Developing a people-powered campaign is not as easy as you may think. No matter how good you think your message is or how good you look in a suit, people are tired of politics and leery of wasting time on a candidate who will not be accountable. In order to get your supporters to take time to support your campaign, offer diverse points of entry into your campaign that are easy to sign up for and do. Allow space for a community of volunteers to emerge to support the needs of the campaign. Winning a campaign with a movement requires more than a tactical or message shift; it requires a philosophical shift in placing how you win a campaign in the hands of the people. I hope to offer both tactical models campaigns can adopt to harness the power of a movement and win a campaign.
Create a voter-centered campaign, not a candidate campaign. Shifting elements of your field campaign structure to be more fluid will allow the input of your supports to be tapped. Finding ways to decentralize your campaign allows your campaign to grow additional legs to help move it forward. Ori Brafman and Rod A. Beckstrom, author of Starfish and Spider, a great book on decentralized structures, explains the benefits like this: “A decentralized organization stands on five legs.
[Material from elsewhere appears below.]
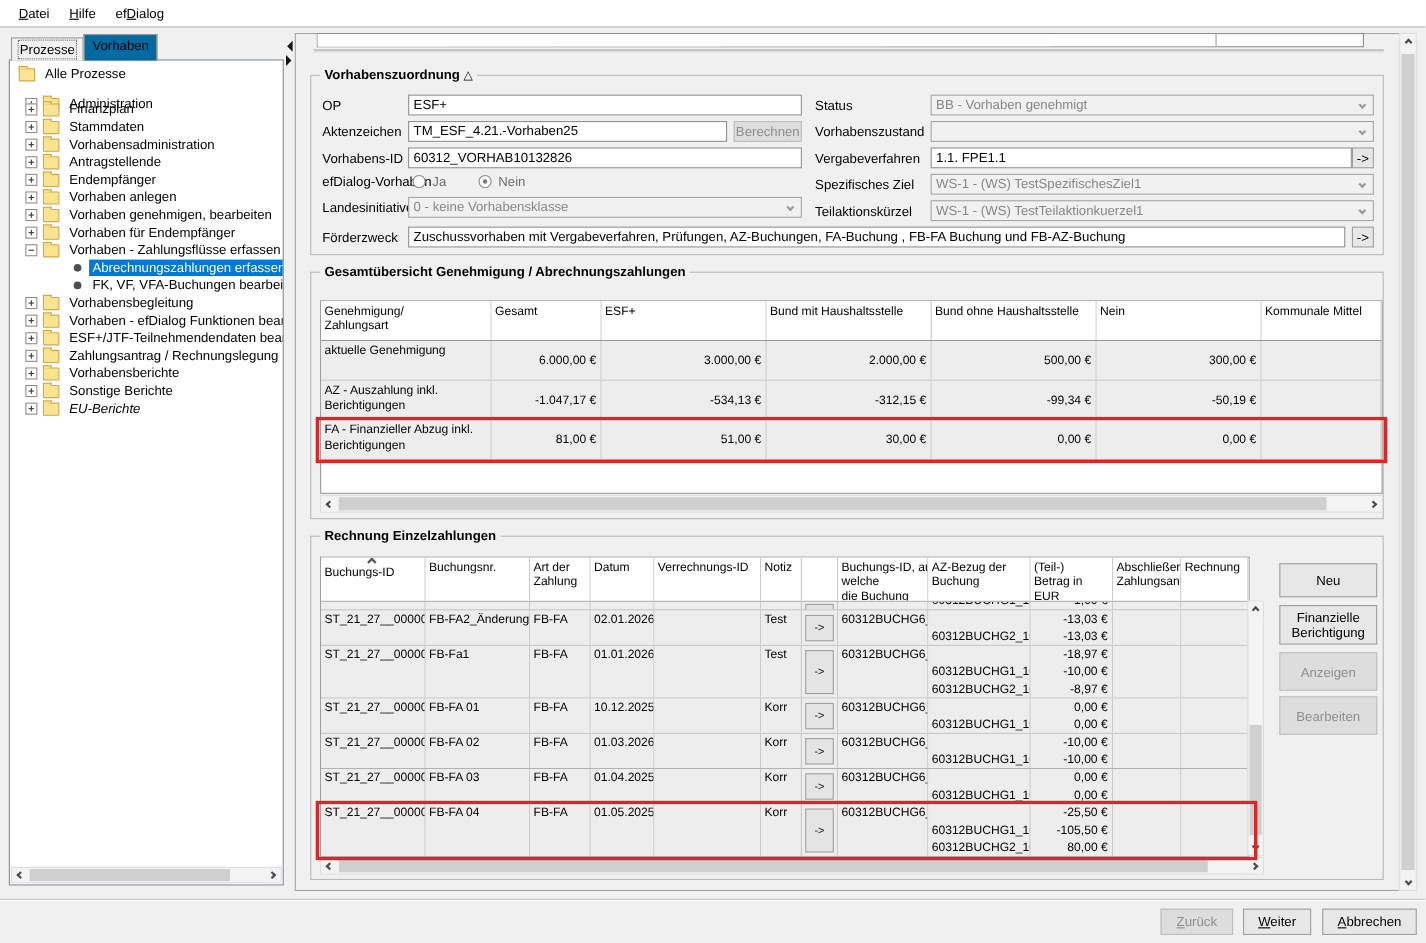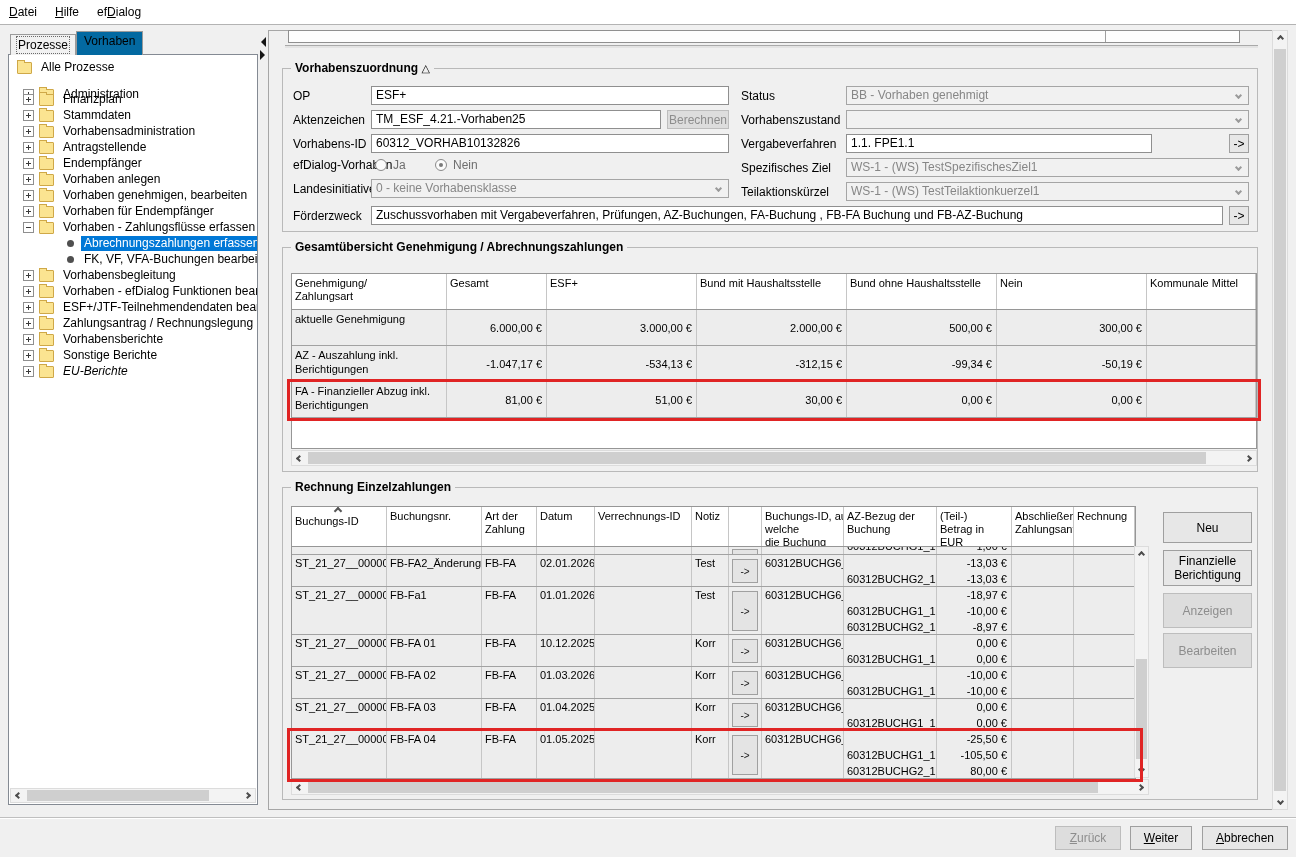"Datei" .menubar { padding-left: 0 -> 8px }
As with the starfish it can loose a leg or two and still survive. But when you have all legs working together it can really take off.”
I am not suggesting that you decentralize your campaign all together, although I believe that is where campaigns are evolving. It is advantageous to begin to shift the traditional roles in a campaign to allow for a democratization of campaign leadership. Removing yourself as the motivational apex of the entire campaign will create space for voters to become surrogates for your campaign. From your communication methodology to campaign materials find ways for potential voters to participate in your campaign.
Riffing off of Brafman and Bekstrom, “A champion is relentless in promoting a new idea … there is nothing subtle about a champion” and a catalyst is a person who initiates circles, or member of the group, and then fades into the background. These suggested definitions of how to view the role of leadership inherently work with party membership. Don’t see the candidate and campaign managers as the heads of your campaign. Instead, look at the candidate as a champion of your policies and your manager as a catalyst of the campaign and field.
The question is, can you be a champion and not a rock star?